Available records ->

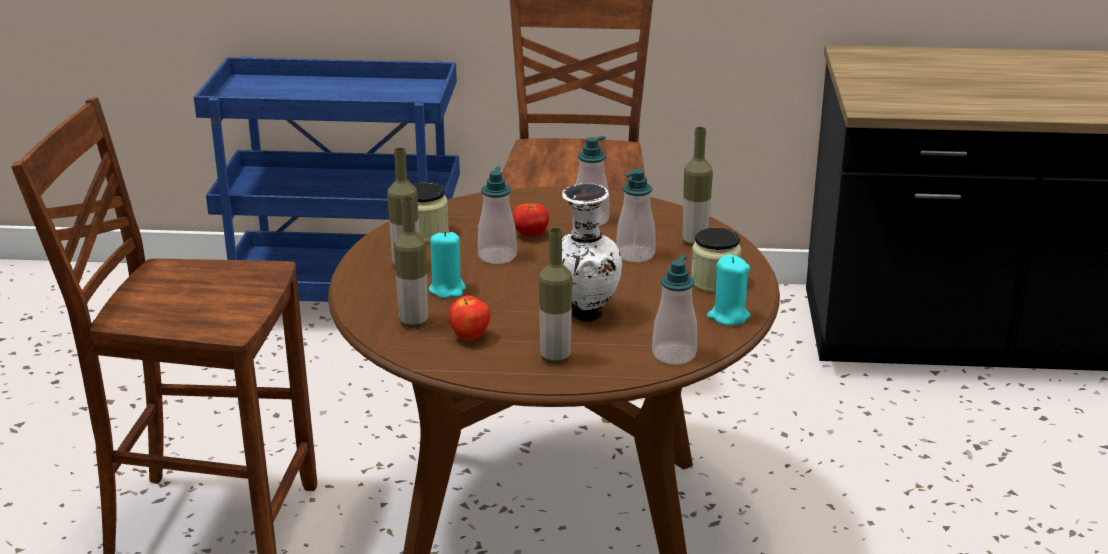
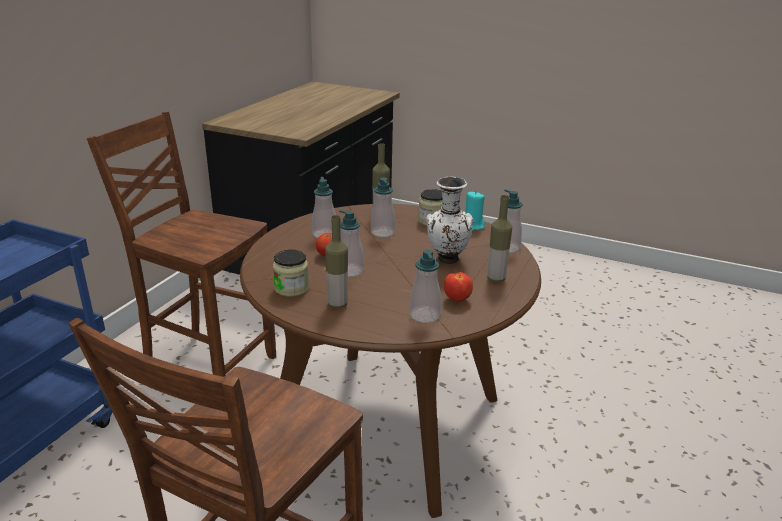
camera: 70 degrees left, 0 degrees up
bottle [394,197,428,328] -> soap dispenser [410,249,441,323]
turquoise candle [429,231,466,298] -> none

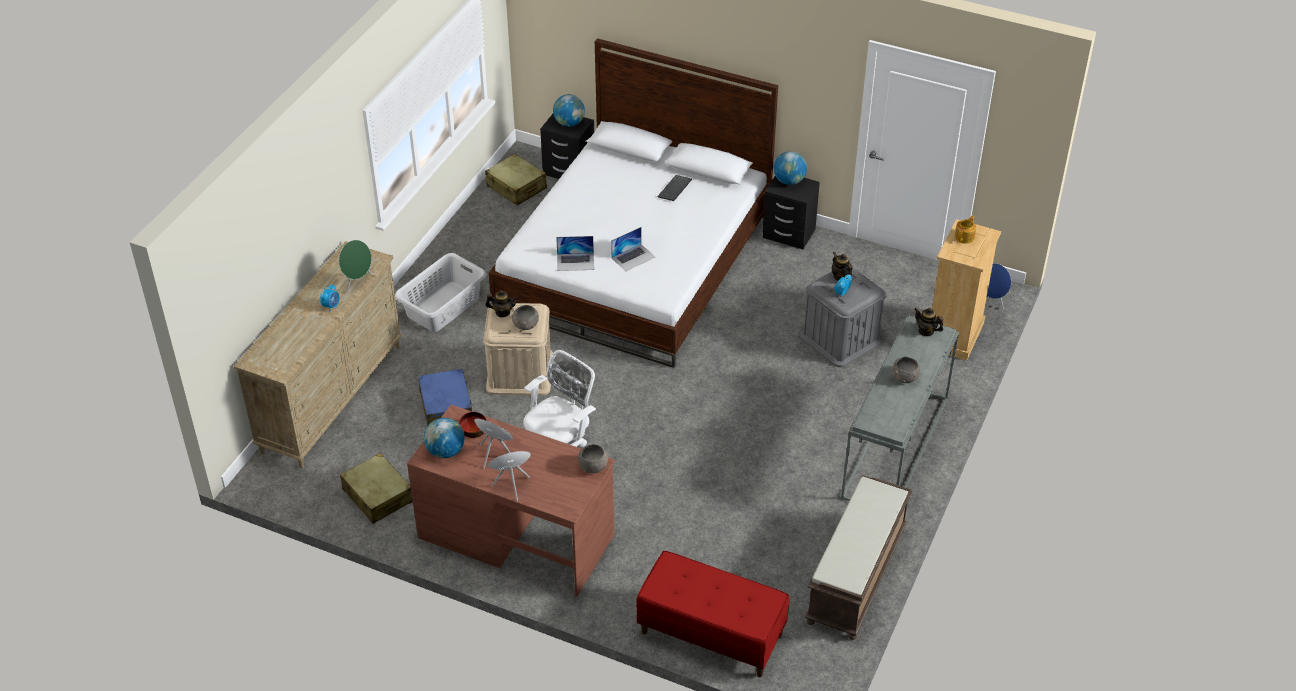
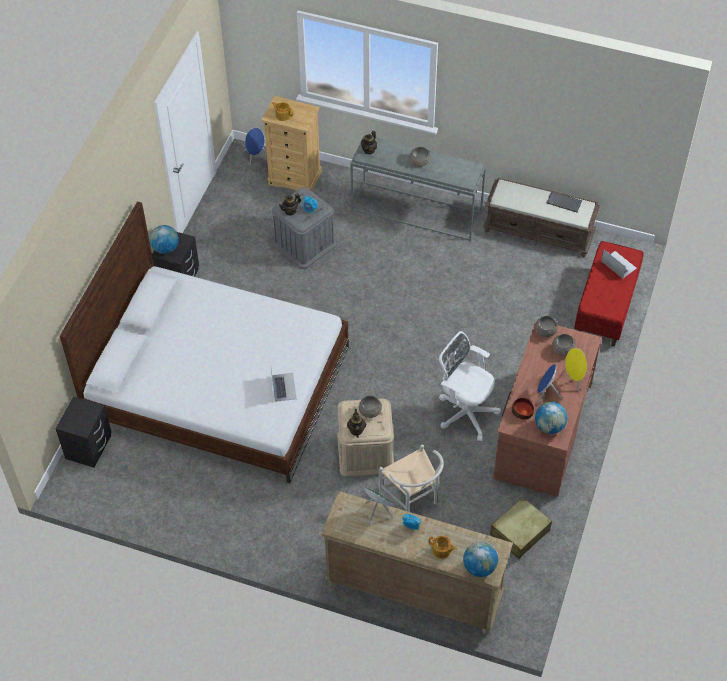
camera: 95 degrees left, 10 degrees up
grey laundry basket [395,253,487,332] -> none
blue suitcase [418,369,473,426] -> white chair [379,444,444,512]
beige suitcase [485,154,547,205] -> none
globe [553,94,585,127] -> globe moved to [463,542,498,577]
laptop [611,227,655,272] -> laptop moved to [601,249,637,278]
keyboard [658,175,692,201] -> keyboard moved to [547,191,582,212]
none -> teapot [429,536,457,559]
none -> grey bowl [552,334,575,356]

Exercise -> Search the entries for the word "suitcase" and pick out every line that holds it.

Task answer ->
blue suitcase [418,369,473,426] -> white chair [379,444,444,512]
beige suitcase [485,154,547,205] -> none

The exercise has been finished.